Perhaps it's because I haven't yet tried to setup Lustre so the terms
used don't quite translate for me yet. So I'll appreciate some newbie
hand holding here :)

For example, if I have a simple 5 machine cluster, one MDS/MDTand one
failover MDS/MDT. Three OSS/OST machines with 4 drives each, for 2
sets of MD Raid 1 block devices and so total of 6 OST if I didn't
understand the term wrongly.

What happens if one of the OSS/OST dies, say motherboard failure?
Because the manual mentions data striping across multiple OST, it
sounds like either networked RAID 0 or RAID 5.

In the case of network RAID 0, a single machine failure means the
whole cluster is dead. It doesn't seem to make sense for Lustre to
fail in this manner. Where as if Lustre implements network RAID 5, the
cluster would continue to serve all data despite the dead machine.

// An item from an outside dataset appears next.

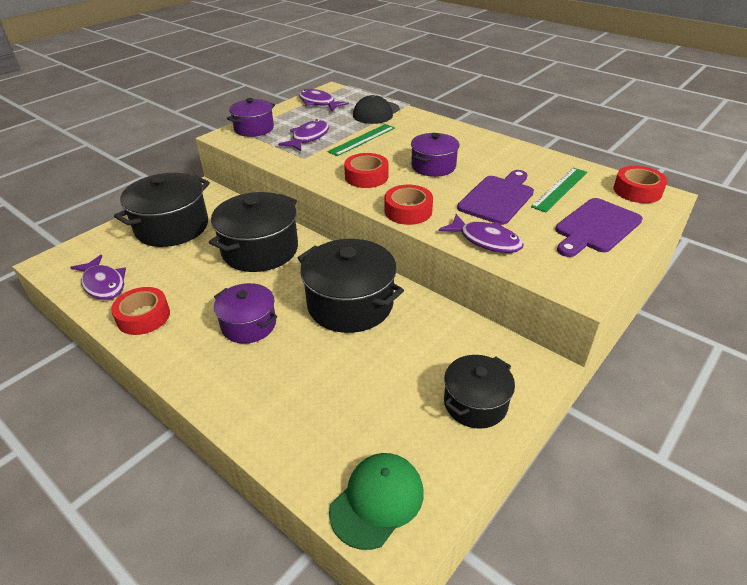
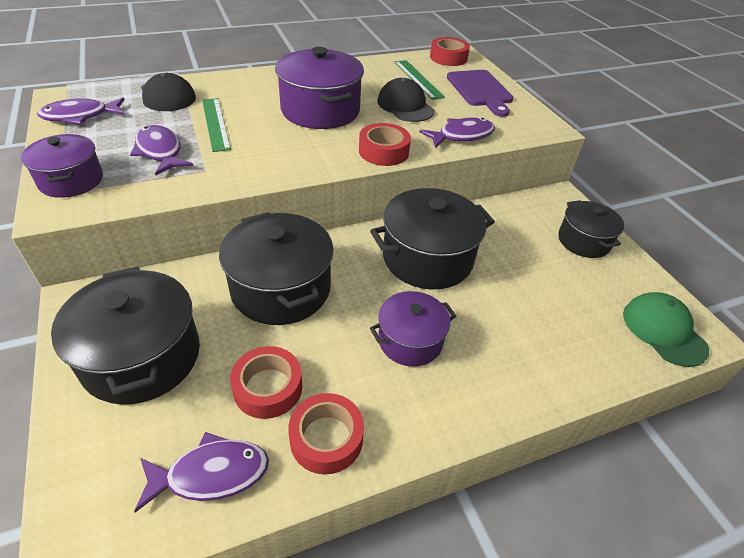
camera: 65 degrees left, 5 degrees up
(366, 177) = (296, 149): red tape -> red tape (268, 388)
(433, 166) = (320, 110): purple pot -> purple pot, size x1.64
(498, 198) = (405, 106): purple cutting board -> black cap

Yet the manual warns that Lustre does not have redundancy and relies
entirely on some kind of hardware RAID being used. So it seems to
imply that the network RAID 0 is what's implemented.

This appears to be the case given the example in the manual of a
simple combined MGS/MDT with two OSS/OST which uses the same fsname
"temp" for the OSTs, which then combines the two 16MB OST into a
single 30MB block device mounted as /lustre on the client.

Does this then mean that if I want redundancy on the storage, I would
basically need to have a failover machine for every OSS/OST?

I'm also confused because the manual says an OST is a block device
such as /dev/sda1 but OSS can be configured to provide failover
services. But if the OSS machine which houses the OST dies, how would
another OSS take over anyway since it would not be able to access the
other set of data?

Or does that mean this functionality is only available if the OST in
the cluster are standalone SAN devices?